### GIVEN DATA ###

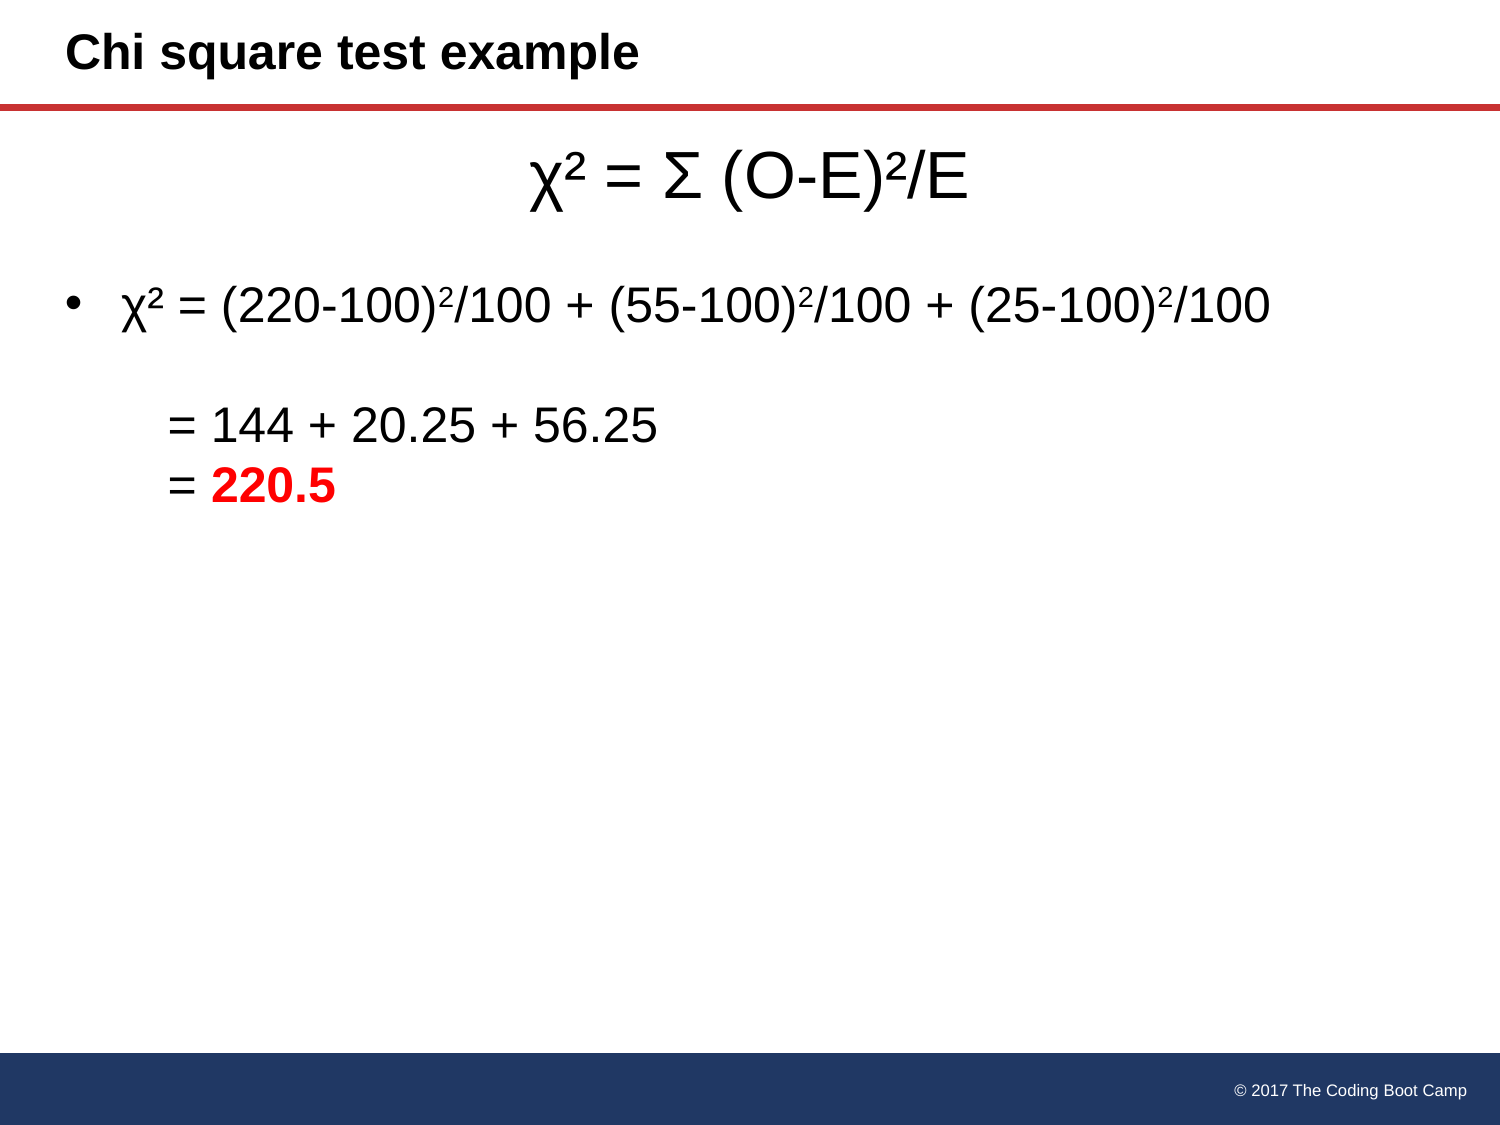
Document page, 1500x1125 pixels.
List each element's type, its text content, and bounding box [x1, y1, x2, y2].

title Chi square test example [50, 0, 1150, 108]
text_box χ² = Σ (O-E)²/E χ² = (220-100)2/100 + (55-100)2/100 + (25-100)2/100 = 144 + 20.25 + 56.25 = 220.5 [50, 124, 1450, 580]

###
### GIVEN DATA ###

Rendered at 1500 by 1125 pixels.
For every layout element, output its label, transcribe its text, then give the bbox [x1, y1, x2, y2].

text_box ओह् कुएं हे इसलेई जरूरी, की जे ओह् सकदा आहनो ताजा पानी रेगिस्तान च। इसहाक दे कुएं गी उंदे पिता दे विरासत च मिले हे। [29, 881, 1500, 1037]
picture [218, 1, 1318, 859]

###

▸ **ACTIVITY**: Filter the data for the string "pixels" and copy every line that has it.

▸ **ANSWER TO THIS PROBLEM**:
Document page, 1500x1125 pixels.
Rendered at 1500 by 1125 pixels.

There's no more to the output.